Heat: A Mode of Motion |
What people are saying - Write a review
This classic book covers much of the Physics of heat transfer that we teach in UK GCSE school curricula (including explaining why some of the demonstrations we use in class fail to show what our exam boards require us to teach!). The pages on Leslie's Cube are especially insightful. Having read these, I am now a lot more confident teaching this material, as I know where the strange results we see in school are the same as the strange results John Tyndall observed using almost identical apparatus. And what inspiration! To know that the experiments we do in school have such historical importance! Tyndall writes in a way that, sadly, is not found in modern texts.
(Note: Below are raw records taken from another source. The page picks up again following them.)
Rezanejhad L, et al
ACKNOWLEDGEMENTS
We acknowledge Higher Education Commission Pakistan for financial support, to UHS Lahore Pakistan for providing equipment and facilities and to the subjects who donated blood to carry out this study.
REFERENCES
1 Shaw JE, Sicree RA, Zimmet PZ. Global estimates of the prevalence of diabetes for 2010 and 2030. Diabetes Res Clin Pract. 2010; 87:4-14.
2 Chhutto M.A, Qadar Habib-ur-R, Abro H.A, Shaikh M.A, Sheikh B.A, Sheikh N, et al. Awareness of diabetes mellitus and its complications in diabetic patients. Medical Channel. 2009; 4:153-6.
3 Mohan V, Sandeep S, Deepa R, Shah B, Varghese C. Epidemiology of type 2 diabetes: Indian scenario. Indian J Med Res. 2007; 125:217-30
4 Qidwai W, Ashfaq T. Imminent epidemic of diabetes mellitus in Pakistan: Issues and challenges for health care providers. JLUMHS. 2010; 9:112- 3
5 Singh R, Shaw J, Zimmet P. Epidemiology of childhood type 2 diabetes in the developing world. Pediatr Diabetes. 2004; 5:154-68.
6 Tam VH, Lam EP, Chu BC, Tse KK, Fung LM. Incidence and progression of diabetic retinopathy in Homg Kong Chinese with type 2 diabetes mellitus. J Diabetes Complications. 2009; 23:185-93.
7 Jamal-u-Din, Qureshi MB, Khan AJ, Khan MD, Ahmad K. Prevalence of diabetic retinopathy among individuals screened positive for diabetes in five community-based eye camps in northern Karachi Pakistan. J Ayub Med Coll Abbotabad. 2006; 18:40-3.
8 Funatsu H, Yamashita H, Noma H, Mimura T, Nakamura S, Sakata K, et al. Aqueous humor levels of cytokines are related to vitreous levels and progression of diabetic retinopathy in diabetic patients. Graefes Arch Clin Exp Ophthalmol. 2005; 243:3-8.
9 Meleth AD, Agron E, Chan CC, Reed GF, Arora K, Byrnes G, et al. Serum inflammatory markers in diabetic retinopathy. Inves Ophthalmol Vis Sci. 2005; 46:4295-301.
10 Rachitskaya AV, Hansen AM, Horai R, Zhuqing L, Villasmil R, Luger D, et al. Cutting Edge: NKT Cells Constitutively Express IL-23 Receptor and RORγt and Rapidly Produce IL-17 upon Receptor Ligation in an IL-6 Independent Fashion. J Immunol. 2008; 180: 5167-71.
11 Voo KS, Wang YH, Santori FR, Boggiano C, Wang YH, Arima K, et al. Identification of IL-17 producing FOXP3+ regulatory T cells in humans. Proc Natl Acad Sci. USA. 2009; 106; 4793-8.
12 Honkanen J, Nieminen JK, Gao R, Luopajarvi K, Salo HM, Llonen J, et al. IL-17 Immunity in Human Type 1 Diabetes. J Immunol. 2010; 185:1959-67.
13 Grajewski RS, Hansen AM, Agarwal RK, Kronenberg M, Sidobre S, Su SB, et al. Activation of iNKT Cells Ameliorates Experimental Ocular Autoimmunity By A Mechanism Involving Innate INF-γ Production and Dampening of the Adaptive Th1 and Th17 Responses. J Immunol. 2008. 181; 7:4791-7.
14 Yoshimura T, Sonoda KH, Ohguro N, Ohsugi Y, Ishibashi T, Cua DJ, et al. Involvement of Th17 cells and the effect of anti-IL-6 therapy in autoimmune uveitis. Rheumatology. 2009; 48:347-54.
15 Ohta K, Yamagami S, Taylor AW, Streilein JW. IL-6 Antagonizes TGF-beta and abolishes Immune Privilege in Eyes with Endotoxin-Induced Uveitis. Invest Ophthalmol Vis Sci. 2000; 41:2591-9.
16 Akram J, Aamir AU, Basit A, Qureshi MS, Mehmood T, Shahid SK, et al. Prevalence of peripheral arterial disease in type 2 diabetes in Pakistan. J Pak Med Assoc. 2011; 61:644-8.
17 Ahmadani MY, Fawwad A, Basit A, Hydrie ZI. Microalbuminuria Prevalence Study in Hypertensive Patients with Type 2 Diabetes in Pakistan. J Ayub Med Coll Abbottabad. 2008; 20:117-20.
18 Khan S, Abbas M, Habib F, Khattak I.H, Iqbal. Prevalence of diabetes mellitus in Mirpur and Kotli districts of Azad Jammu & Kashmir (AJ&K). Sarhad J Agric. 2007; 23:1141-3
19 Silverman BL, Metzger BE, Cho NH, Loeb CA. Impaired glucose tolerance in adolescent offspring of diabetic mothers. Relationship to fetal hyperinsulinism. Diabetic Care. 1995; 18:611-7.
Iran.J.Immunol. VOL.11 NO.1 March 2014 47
At times he waxes lyrical about the beauty of what can be observed through careful experiment, for example his comment about the beauty of the colours obtained by passing light through solutions of coloured salts, with and without a prism to split the beam into different wavelengths. The significance today of Tyndall's work on heat transfer, of course, has risen tremendously, with all the research into global climate change and the effect of atmospheric carbon dioxide on Earth's surface temperature; in this book, Tyndall lays a firm experimental foundation for modern computer simulations of weather and climate change. In one major respect, however, Tyndall's work is out of date, and that is in his assumption that electromagnetic waves travel through an aether, while now we know that light and infrared radiation can travel through a vacuum. Search the book for key words of interest (such as Leslie's Cube) and browse a few pages, or even read whole chapters. You will be inspired.